» **What you should do**
In the news excerpt about the E. Jean Carroll civil trial, what request did Judge Kaplan deny on Wednesday?

» **Selected excerpt**
-=-=-=-=-
Mr Kaplan responded: "I know you would. You just can't control yourself in these circumstances, apparently.”

"You can't either," Trump muttered.

E. Jean Carroll testifying on Wednesday
AP
Second civil trial after E. Jean Carroll accused former U.S. President Donald Trump of raping her decades ago, in New York City
Judge Lewis Kaplan (top left) warned Trump multiple times
REUTERS

Afterwards, Trump criticised Mr Kaplan in brief remarks to journalists at an office building he owns near the courthouse.

He called the Bill Clinton appointee "a nasty judge" and a "Trump-hating guy," echoing his own social media posts that Mr Kaplan was "seething and hostile," and "abusive, rude, and obviously not impartial”.

On Wednesday, Mr Kaplan denied a request from Trump's lawyers that he step aside from the case.

Trump, fresh from a record-breaking win in the Iowa caucuses on Monday, has made his various legal fights part of his campaign.

He sat in on jury selection Tuesday, then jetted to a New Hampshire rally before returning to court Wednesday and repeating the cycle with another Granite State event Wednesday night.
-=-=-=-=-
» **Dataset entries**
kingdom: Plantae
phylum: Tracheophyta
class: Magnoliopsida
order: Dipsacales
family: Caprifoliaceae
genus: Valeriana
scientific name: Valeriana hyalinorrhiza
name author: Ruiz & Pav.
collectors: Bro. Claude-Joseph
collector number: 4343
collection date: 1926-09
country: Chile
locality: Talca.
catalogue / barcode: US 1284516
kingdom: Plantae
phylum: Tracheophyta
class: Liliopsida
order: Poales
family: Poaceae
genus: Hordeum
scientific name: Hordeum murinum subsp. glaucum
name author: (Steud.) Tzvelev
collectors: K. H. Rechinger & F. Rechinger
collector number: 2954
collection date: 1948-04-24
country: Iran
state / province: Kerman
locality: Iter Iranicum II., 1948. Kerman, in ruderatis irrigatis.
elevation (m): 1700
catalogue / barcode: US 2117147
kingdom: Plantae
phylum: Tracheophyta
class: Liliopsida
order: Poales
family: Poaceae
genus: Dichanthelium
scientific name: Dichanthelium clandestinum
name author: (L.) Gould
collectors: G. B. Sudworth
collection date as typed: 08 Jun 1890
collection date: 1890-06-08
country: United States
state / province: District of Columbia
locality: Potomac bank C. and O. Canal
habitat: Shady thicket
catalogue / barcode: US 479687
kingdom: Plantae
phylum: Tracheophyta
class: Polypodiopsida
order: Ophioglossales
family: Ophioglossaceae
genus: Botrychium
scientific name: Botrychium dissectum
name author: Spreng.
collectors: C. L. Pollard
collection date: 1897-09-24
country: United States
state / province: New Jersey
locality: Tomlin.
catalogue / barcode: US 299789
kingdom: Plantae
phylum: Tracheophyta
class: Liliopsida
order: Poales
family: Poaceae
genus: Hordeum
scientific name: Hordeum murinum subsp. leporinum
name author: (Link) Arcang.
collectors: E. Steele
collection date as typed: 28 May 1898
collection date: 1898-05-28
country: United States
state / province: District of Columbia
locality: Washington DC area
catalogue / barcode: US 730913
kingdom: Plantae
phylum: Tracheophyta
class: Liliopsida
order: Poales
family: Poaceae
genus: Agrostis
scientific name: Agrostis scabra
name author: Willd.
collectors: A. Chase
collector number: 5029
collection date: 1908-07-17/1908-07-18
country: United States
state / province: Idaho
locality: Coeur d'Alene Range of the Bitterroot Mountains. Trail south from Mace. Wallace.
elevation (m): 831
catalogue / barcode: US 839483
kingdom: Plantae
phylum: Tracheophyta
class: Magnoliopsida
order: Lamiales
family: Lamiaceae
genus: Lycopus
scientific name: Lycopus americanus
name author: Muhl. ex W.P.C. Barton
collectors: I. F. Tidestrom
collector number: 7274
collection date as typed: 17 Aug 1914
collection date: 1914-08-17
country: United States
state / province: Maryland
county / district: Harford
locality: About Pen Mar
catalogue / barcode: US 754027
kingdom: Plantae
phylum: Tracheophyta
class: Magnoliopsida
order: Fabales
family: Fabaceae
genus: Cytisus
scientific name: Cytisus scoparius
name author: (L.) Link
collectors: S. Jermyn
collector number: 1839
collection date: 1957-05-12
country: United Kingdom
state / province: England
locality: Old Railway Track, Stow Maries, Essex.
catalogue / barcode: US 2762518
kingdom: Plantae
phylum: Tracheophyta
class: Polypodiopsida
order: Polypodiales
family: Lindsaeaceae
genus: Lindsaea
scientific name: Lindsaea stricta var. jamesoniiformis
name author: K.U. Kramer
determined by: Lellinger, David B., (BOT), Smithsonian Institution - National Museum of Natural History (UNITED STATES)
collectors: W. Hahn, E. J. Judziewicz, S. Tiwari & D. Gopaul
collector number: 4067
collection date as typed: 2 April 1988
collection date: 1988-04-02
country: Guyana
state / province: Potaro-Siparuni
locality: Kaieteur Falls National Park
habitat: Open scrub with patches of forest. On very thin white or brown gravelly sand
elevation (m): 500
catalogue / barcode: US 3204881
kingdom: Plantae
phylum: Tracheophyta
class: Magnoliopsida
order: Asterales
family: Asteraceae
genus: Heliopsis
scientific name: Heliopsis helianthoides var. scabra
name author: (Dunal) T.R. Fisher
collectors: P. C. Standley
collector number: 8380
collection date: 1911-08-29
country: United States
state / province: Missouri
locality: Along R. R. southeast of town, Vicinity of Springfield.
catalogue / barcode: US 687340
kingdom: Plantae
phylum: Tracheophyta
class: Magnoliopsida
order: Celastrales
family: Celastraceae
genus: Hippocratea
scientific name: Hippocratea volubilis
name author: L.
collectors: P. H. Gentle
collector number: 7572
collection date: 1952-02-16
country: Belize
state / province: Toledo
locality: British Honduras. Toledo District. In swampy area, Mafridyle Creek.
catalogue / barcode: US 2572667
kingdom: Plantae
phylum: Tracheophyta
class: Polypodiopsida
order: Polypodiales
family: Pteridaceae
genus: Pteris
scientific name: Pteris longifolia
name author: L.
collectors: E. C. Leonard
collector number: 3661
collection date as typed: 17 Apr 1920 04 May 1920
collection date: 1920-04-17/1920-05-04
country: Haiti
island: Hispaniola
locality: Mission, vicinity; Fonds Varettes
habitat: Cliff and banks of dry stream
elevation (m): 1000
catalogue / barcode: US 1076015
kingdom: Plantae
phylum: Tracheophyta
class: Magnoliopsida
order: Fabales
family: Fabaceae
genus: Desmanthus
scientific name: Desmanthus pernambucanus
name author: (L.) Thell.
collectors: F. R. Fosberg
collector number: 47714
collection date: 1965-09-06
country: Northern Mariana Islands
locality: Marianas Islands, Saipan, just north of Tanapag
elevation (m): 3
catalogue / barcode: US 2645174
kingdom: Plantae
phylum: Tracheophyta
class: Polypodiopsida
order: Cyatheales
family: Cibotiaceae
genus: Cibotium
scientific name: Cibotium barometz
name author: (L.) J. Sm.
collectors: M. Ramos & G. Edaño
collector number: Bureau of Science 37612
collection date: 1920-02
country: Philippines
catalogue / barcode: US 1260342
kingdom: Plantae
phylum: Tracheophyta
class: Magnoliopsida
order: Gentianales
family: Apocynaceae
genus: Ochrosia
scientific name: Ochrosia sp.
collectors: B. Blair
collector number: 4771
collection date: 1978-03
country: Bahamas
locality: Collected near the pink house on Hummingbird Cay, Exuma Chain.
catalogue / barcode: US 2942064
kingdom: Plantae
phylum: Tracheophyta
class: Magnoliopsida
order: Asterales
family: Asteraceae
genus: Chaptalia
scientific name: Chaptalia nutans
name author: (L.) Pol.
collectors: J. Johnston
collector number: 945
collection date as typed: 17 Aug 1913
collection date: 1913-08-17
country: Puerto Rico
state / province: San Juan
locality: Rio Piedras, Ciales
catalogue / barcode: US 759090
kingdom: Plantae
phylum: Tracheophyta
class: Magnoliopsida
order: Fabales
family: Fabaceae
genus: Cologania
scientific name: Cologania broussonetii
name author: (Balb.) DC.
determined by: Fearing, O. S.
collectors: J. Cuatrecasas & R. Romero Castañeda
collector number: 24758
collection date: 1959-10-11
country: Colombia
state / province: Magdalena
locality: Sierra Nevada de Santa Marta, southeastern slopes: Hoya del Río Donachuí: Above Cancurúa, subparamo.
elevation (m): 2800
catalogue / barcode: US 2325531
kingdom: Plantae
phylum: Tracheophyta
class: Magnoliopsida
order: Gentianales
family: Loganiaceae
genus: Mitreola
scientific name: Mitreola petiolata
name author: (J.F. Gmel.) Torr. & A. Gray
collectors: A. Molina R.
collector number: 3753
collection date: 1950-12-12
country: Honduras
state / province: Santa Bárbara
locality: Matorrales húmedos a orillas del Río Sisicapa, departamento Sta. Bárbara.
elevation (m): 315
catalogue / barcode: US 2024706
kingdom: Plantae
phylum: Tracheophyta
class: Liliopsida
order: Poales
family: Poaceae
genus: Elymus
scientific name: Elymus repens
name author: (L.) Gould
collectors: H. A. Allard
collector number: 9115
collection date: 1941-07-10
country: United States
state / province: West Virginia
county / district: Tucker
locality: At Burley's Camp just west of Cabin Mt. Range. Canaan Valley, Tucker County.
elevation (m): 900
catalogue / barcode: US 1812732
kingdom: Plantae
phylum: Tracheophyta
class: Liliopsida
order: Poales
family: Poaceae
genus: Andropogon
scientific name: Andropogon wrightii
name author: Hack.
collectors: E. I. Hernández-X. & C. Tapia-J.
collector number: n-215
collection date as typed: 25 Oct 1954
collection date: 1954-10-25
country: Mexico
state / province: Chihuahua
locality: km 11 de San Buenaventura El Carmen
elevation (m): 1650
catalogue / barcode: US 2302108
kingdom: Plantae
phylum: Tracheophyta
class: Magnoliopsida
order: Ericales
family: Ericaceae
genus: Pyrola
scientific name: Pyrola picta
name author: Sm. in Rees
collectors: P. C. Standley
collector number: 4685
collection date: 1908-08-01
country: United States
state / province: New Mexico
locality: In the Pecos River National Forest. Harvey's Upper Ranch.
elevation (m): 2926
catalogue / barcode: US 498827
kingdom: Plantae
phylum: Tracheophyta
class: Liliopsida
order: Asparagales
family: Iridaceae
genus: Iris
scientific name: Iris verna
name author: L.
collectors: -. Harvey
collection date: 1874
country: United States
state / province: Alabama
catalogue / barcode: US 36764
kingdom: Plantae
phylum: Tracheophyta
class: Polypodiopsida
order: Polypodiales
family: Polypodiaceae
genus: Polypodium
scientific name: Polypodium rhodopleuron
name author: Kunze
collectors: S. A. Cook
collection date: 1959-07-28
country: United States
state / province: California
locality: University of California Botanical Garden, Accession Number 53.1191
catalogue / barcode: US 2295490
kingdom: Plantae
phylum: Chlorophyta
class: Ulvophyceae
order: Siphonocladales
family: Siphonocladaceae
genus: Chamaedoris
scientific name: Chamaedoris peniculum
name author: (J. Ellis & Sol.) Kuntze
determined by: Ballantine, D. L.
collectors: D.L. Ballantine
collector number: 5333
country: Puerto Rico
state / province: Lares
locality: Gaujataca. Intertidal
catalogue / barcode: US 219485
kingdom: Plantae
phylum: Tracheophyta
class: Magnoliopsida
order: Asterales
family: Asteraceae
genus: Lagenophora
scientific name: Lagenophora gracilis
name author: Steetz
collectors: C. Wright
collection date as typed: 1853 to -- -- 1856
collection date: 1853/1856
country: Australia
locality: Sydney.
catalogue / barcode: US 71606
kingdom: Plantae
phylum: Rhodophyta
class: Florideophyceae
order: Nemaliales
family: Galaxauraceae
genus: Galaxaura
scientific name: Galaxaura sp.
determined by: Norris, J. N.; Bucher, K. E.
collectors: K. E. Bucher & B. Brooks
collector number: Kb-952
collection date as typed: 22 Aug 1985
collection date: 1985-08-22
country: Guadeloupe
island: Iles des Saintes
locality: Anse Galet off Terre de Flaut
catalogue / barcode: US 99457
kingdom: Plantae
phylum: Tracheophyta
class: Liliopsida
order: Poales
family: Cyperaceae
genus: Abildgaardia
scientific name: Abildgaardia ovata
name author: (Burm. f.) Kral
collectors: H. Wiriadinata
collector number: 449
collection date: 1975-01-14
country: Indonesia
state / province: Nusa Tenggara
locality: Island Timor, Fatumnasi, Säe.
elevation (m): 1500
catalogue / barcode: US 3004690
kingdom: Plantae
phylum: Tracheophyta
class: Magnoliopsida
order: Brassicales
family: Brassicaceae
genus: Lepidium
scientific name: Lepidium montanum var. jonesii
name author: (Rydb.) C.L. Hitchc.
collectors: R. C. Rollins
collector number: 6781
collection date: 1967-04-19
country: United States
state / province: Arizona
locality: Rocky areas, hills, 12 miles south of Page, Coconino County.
-=-=-=-=-
» **Response area**
He denied a request from Trump's lawyers that he step aside from the case.